1 in 5 U.S. Pharmacies Blocks Access to Key Opioid Addiction Treatment

April 28, 2021

By Robert Preidt, HealthDay Reporter

(HEALTHDAY)

WEDNESDAY, April 28, 2021 (HealthDay News) — The Biden administration has eased guidelines for prescribing a crucial addiction treatment drug, just as a new study reveals one in five U.S. pharmacies refuses to dispense the medication, called buprenorphine.

“Buprenorphine is a vital, lifesaving medication for people with opioid use disorder, but improving access has been a problem for a variety of reasons,” said the study’s senior author, Daniel Hartung. He is a professor at Oregon Health & Science University/Oregon State University College of Pharmacy, in Corvallis.

Under the new White House policy announced Tuesday, doctors and other health workers won’t need extra training to prescribe the drug as they do now. Also, they will no longer be required to refer patients to counseling services, the Associated Press reported.

For the new study, Hartung and his colleagues called more than 900 pharmacies around the United States last May and June, focusing on 473 counties with high rates of death from opioid-related overdoses.

Twenty percent of the pharmacies contacted indicated they would not dispense buprenorphine, the investigators found.

Independent pharmacies and those in southern states were much more likely to restrict buprenorphine, according to the report published online April 24 in the journal Drug and Alcohol Dependence.

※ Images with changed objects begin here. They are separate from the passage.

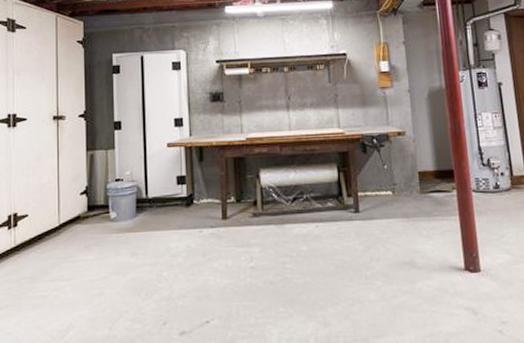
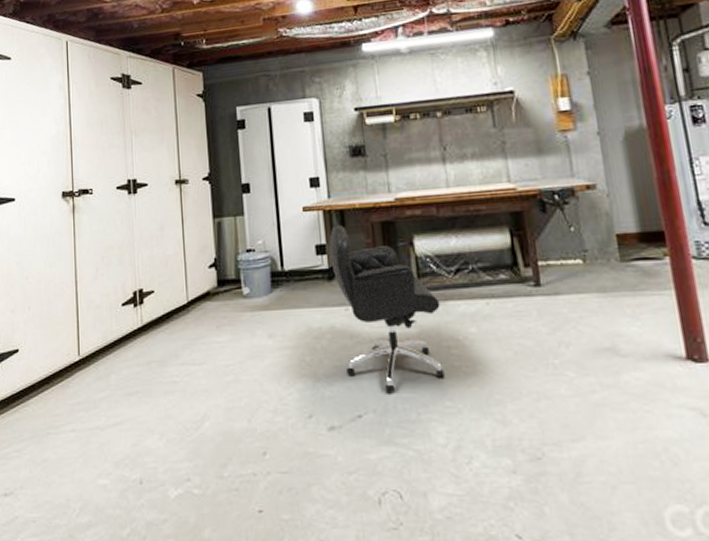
office chair: none [188,159,280,303] -> present [329,224,445,394]

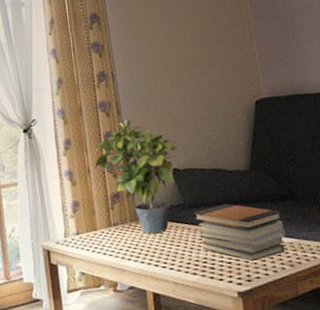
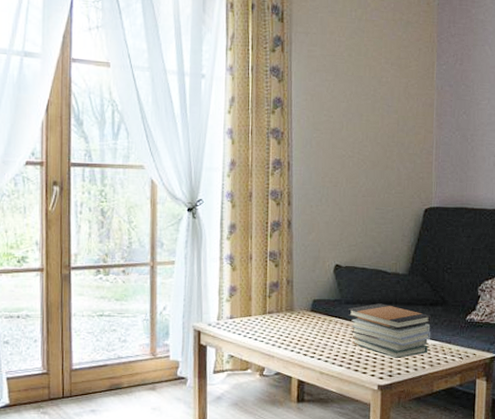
potted plant: present [94,119,179,234] -> none [257,211,344,325]

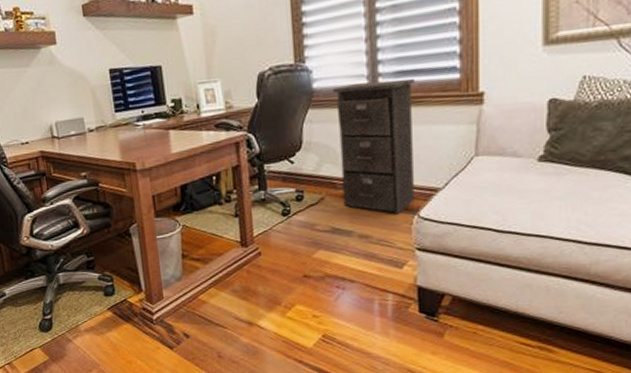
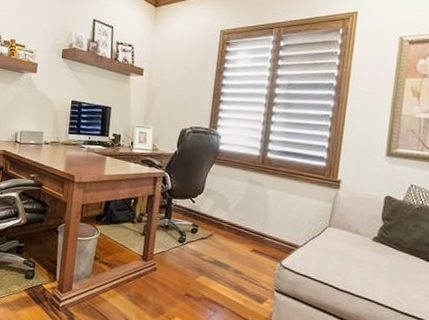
filing cabinet: present [332,78,416,214] -> none [226,152,294,260]

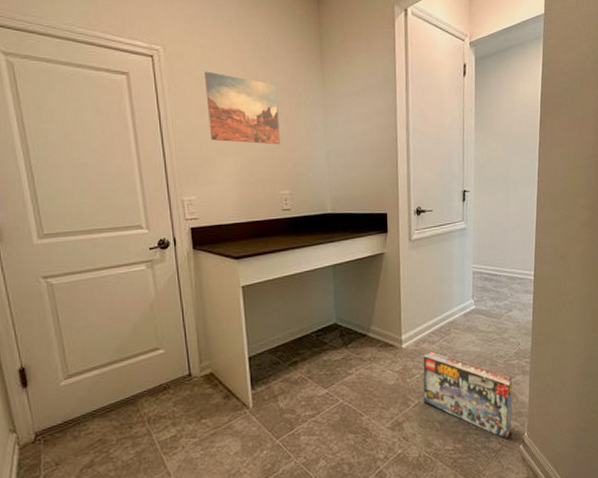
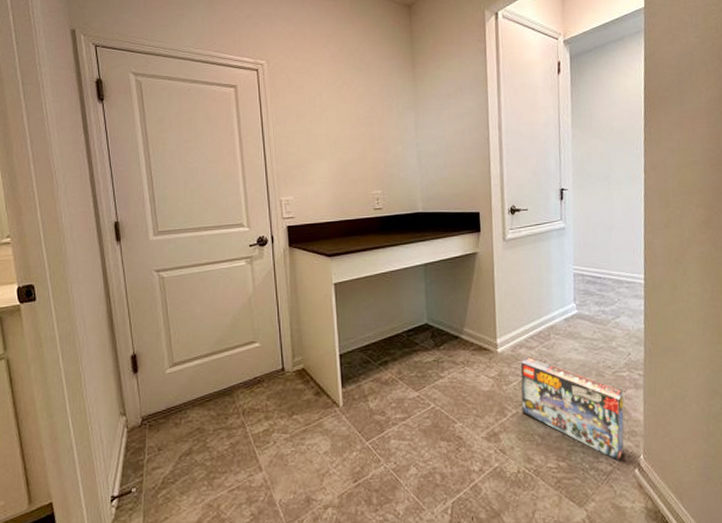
wall art: present [205,71,280,145] -> none [304,81,372,147]

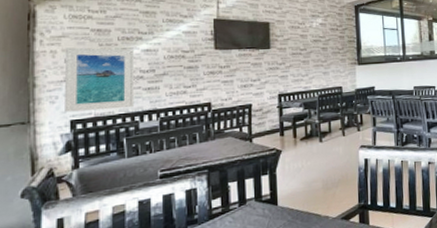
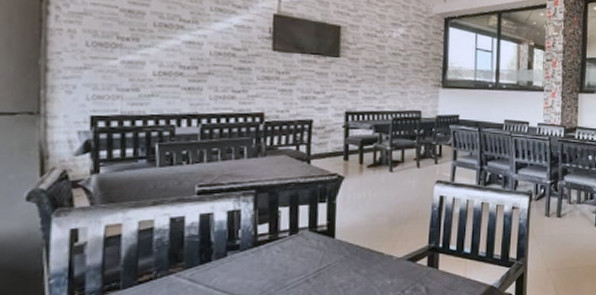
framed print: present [65,47,135,112] -> none [84,28,173,109]

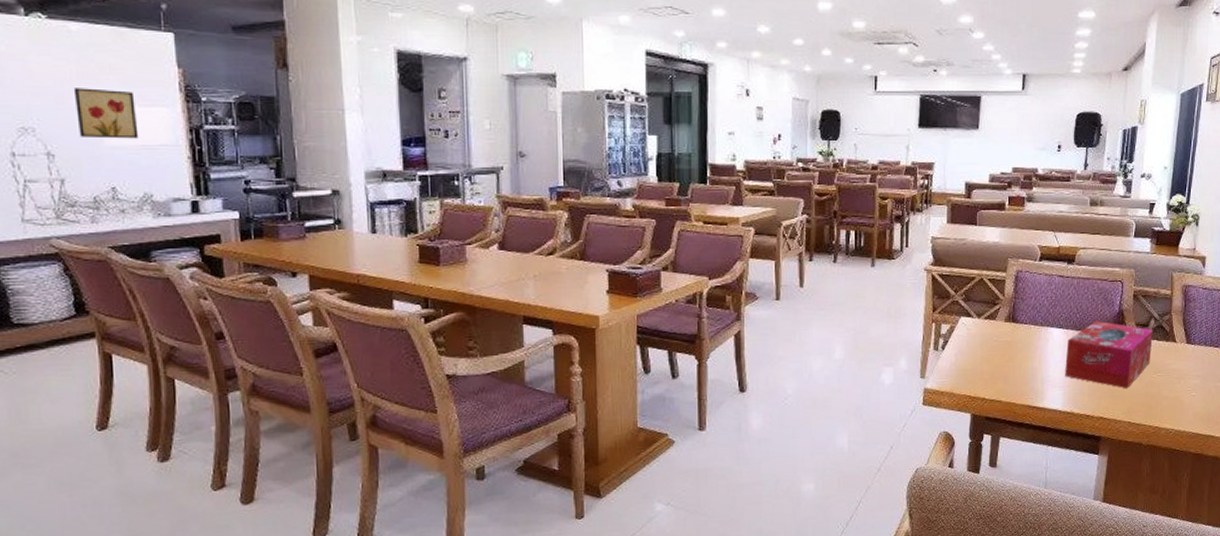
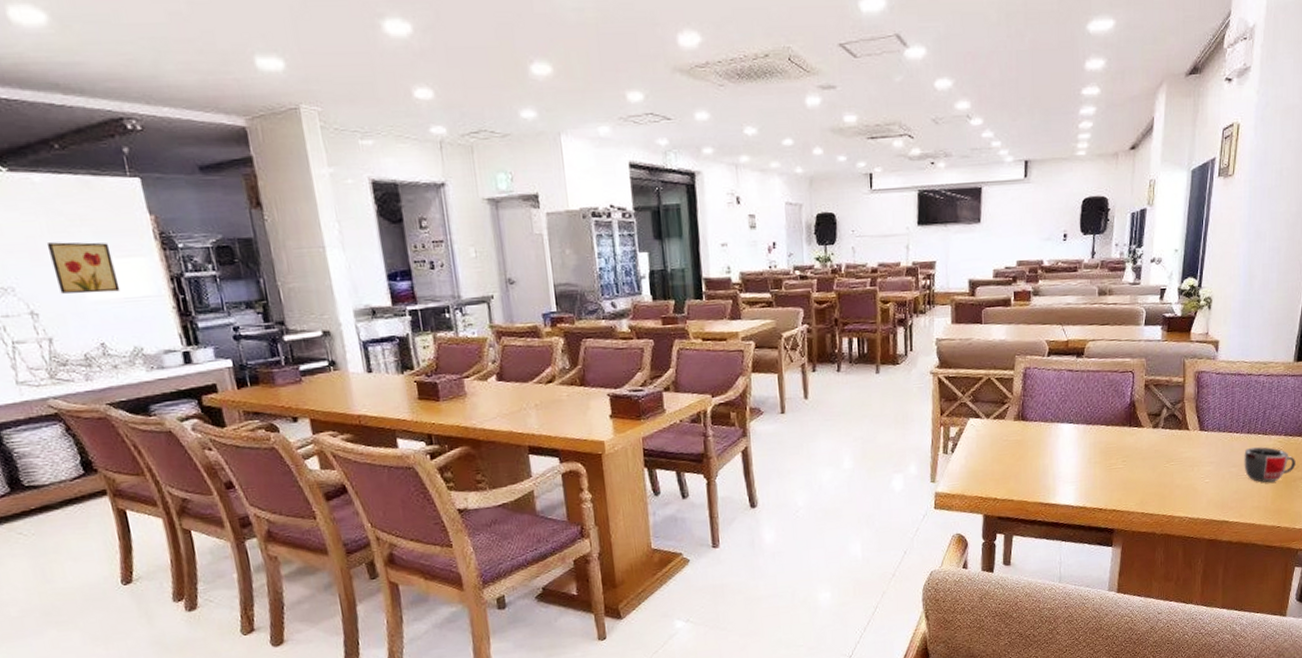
tissue box: present [1065,321,1153,389] -> none [1077,413,1165,480]

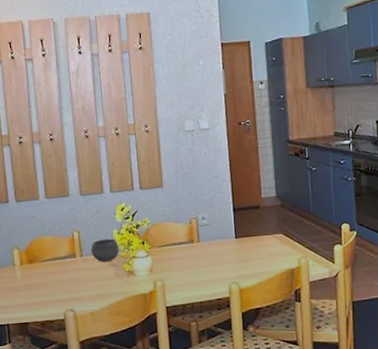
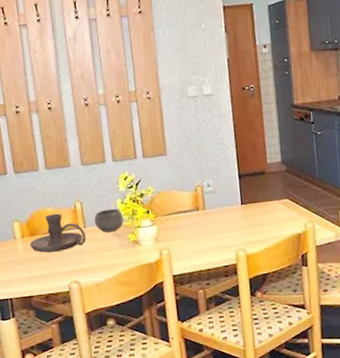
candle holder: none [27,241,83,280] -> present [29,213,86,253]

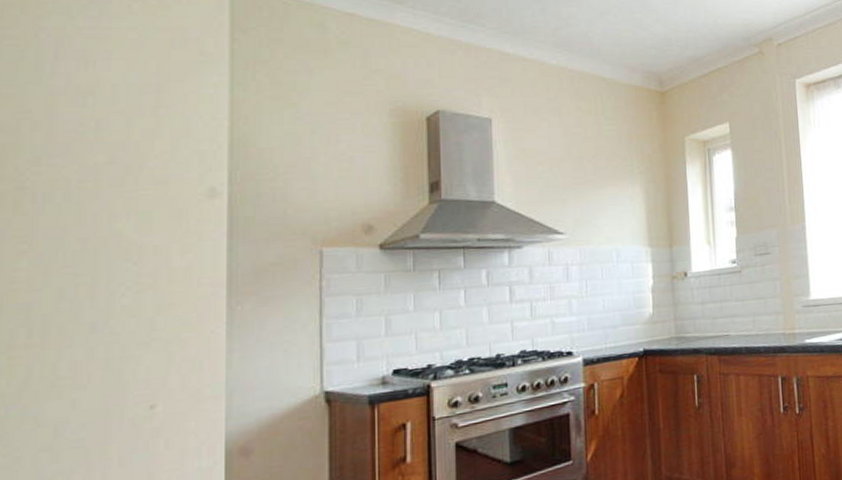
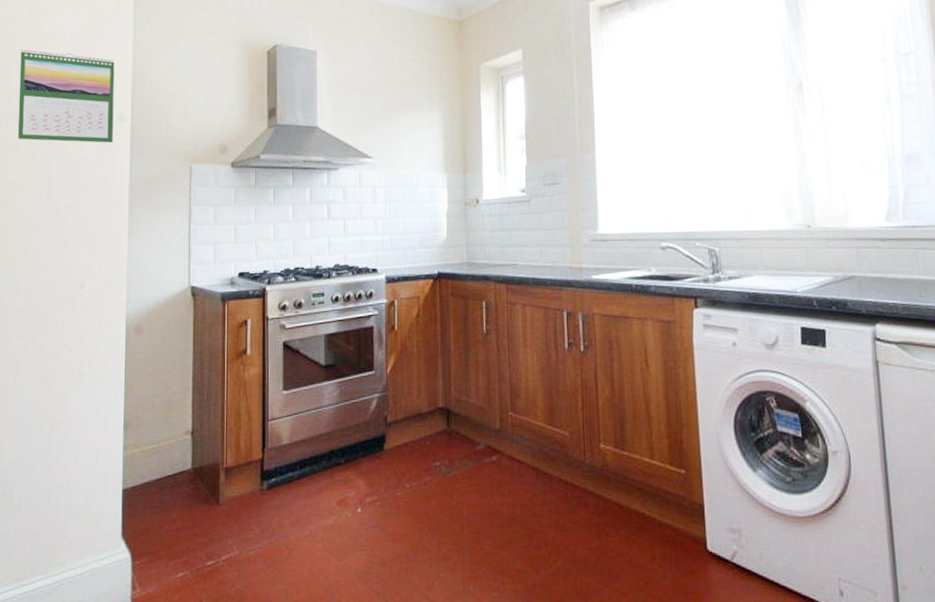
calendar: none [34,106,201,226] -> present [17,49,115,143]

Buprenorphine (often marketed as Subutex or Suboxone) is one of three medicines approved by the U.S. Food and Drug Administration to treat opioid dependence. The others are methadone and naltrexone.

Buprenorphine relieves withdrawal symptoms and pain, and normalizes brain function by targeting the same brain areas as prescription opioids or heroin, the researchers explained in a university news release.

Any disruption in access to buprenorphine can seriously harm a patient’s addiction recovery, the study authors noted.

“If I see a patient and they want to get started on buprenorphine, they’ve already gone through a lot of processing to make that behavior change,” said study co-author Dr. Ximena Levander, a clinical instructor in the OHSU School of Medicine.

“Any barrier can be very disruptive, especially when initiating treatment because they’re at high risk to return to use,” Levander added.